‘You need to start talking about it’: Erin Molan calls on Australian men to speak up about domestic violence

Sky News host Erin Molan has called on all Australian men to speak up about domestic violence and claimed the country is no better off after years of government measures aimed at tackling the issue.

Molan said despite the extensive measures and reforms, the rising statistics painted a grim picture that could no longer be ignored.

“In 2024, a woman is being killed every four days,” she said on her program, Erin, on Friday night.

The rate is a worrying increase from previous years, where the frequency of women dying violently to the hands of men was once a week.

“Today Victoria has announced another inquiry into women being killed by men,” Molan continued.

“The state had a royal commission into family violence in 2016. Every single one of their 227 recommendations were implemented.

“Are things better today as a result? Clearly not.

“NSW has its own minister for the prevention of domestic violence. Has that worked?

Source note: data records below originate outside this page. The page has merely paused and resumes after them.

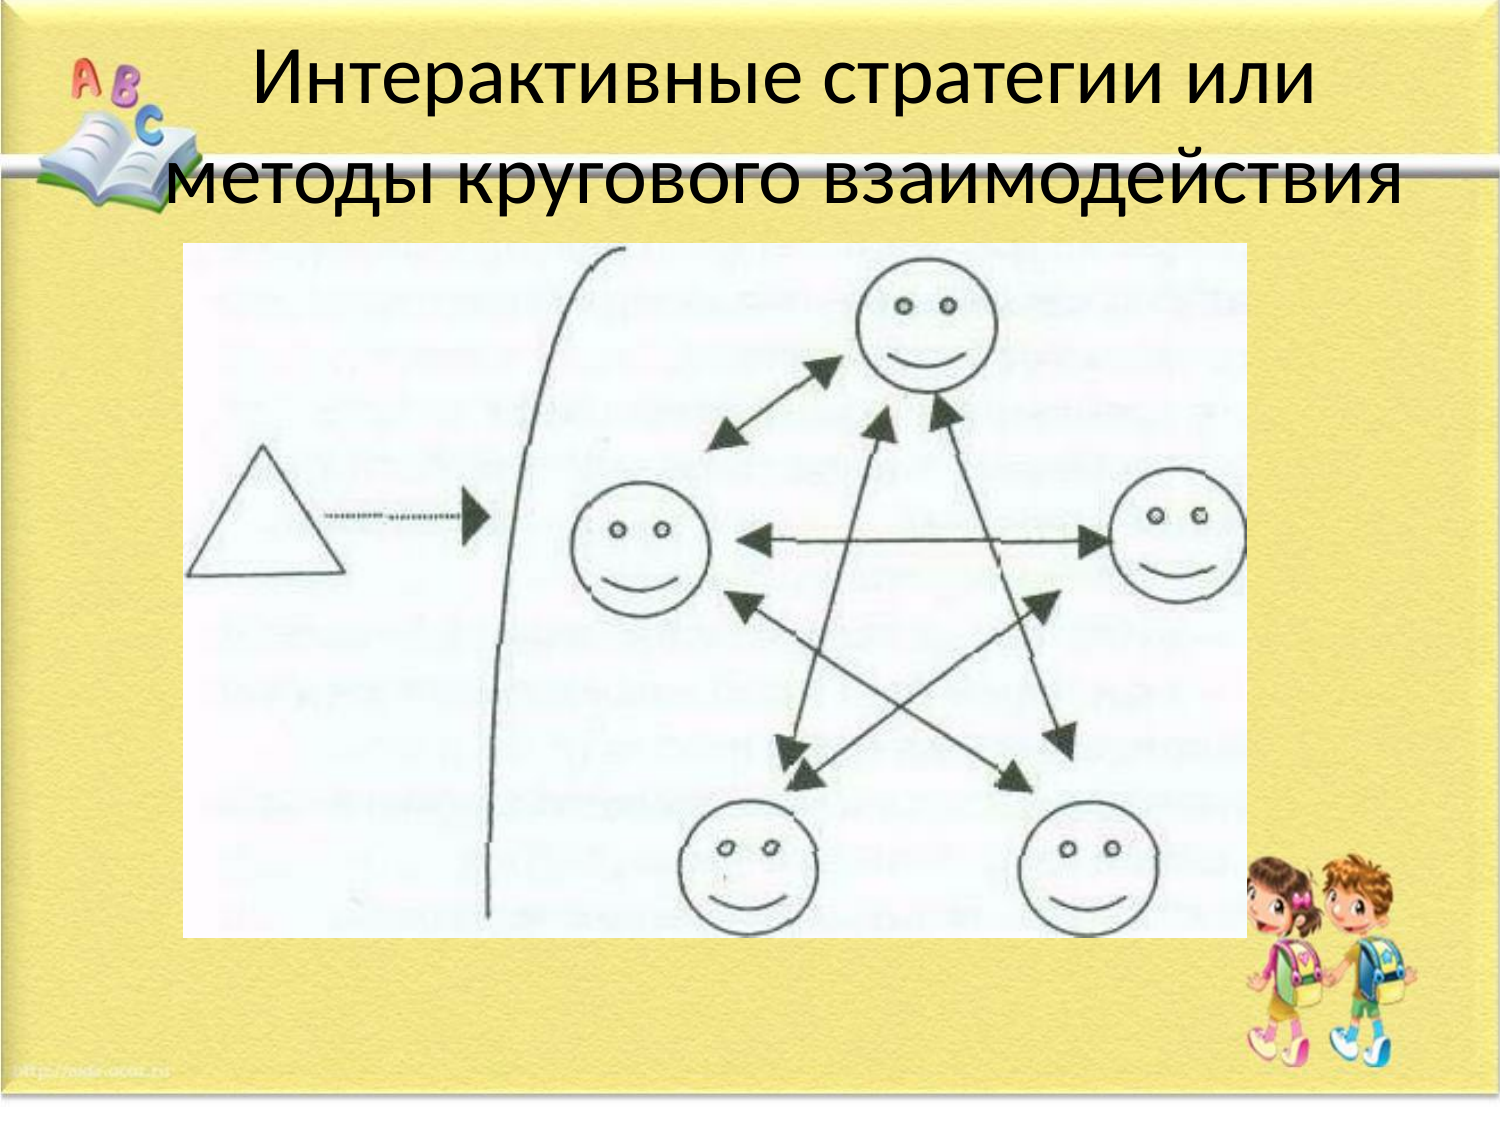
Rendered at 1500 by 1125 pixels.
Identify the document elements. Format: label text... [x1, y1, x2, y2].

title Интерактивные стратегии или методы кругового взаимодействия [147, 0, 1423, 242]
picture [0, 0, 1500, 1125]
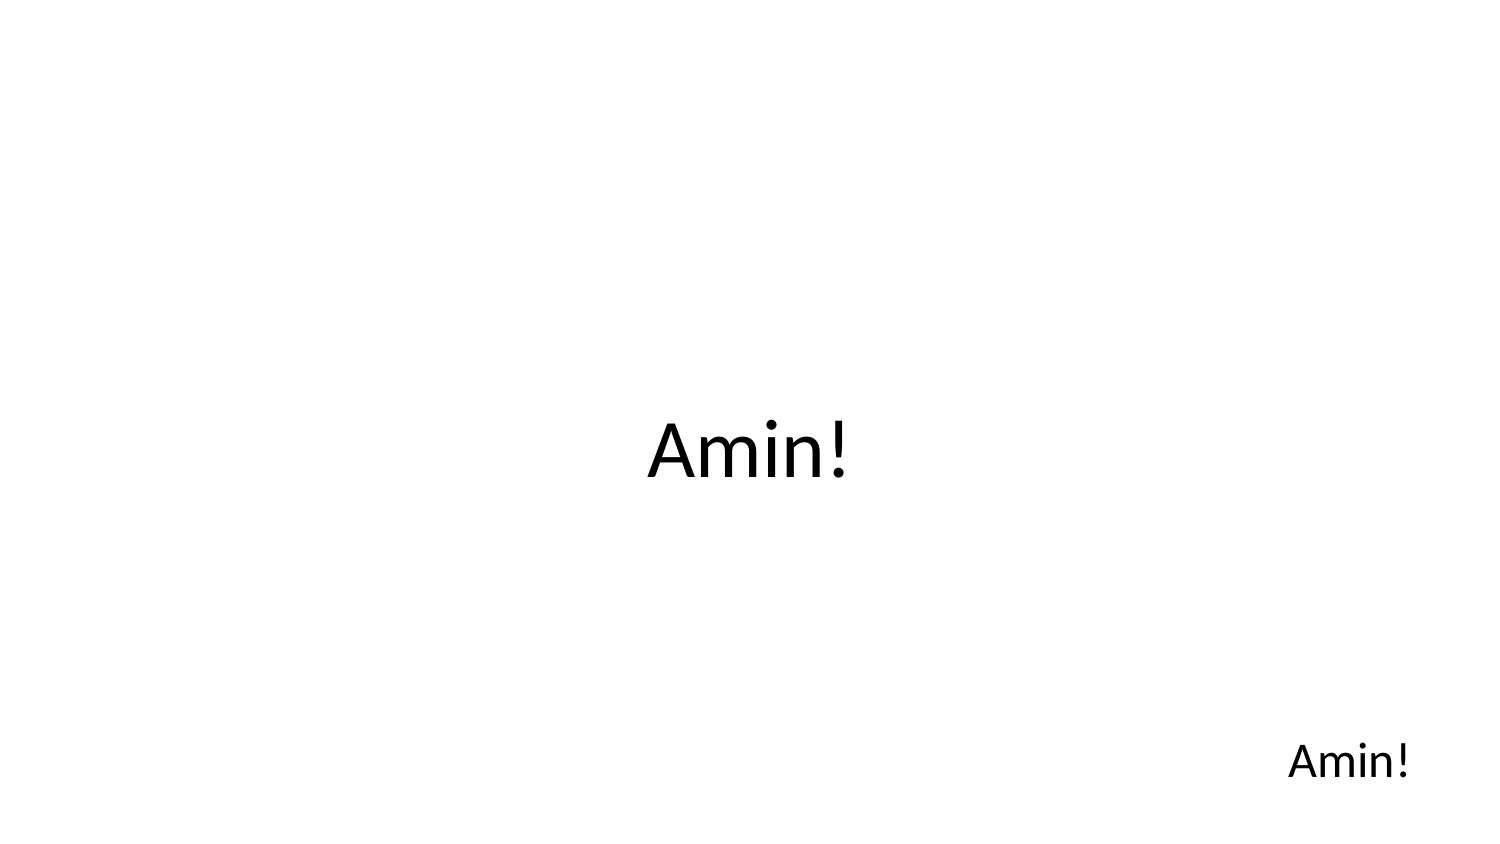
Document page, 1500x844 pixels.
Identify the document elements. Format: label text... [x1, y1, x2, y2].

text_box Amin! [1273, 674, 1427, 795]
text_box Amin! [632, 341, 868, 502]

Not yet, clearly.

“So when do we stop doing the same things we’ve always done and try something new?

“In fact, despite a million inquiries, discussions groups, commissions and round tables, 11 more women have died violently this year as the same stage last year.”

Molan said the only way the country would change was if men of all ages regularly highlighted the issue among themselves.

By integrating men into the conversation and fostering a collective responsibility towards safety and respect, Molan believes Australia could begin to tackle the pervasive issue more effectively.

Her powerful call to action was a reminder that change begun with acknowledging the problem and committing to being part of the solution, even if it meant challenging the comfort of longstanding societal norms.

“Most of you watching would know me pretty well,” she continued. “I’m definitely not woke, nor do I play the gender card or seek victim status. In fact quite the opposite.

“I pride myself on showing immense strength during adversity, like so many others.

“So when I say this is how I’m feeling – this his how women are feeling. I beg you to believe me, and believe us.

“No one is saying live in fear, but sometime we do.

“Almost daily, women need to think about something with the aim of keeping themselves safe.

“My friends and I talk about this a lot. But do the men in our lives? No.

“And I get it, I honestly do. The vast majority of you wouldn’t dream of hurting a woman.

“But that doesn’t excuse you from the conversation. That’s actually a cop-out.

“You need to start talking about it. Because I can guarantee when you look at the stats, someone you know in your workplace, your friendship group, soccer team or family has hurt a woman physically or struggled to control the urge.”

Spate of killings spark Victoria Police rethink

Victoria had invested more money than any other state into family violence prevention, recovery and policing, Assistant Commissioner Lauren Callaway said, but a run of homicides made the force sit and think.

“Some of the ideas that generally get brought up when these things happen are disclosure registers, tracking of perpetrators, ankle bracelets,” she said.

Family violence offenders not complying with intervention orders would be a focus for police, Ms Callaway said.

It’s believed 31 women have lost their lives to gendered violence so far in 2024, including the five killed during the Bondi Junction stabbing attack. Police have said the perpetrator of the attack was “clearly” targeting women.

The latest woman to die allegedly due to violence is 49-year-old Emma Bates, from the Victorian town of Cobram.

Following the deaths of three Ballarat woman in a two months this year, about 1000 people rallied through the city in protest against gendered violence.

There are a spate of “No More: National Rally Against Violence” events across the country from Friday night to Sunday.

“This is a moment in time that we’ve got to and it’s not the first time we’ve been at this moment,” Ms Callaway said of the public sentiment.

“And sadly, I don’t think it’ll be the last time we’re at this moment.”

Victoria Police arrested 80 family violence offenders every day, Ms Callaway said.

“We are working as hard as we can to bring offenders before court, but I also accept there are tensions and it’s not an option to lock everyone up forever either,” she said.

Since Victoria held a Royal Commission into Family Violence in 2016, 62 Victorian women have died by family violence.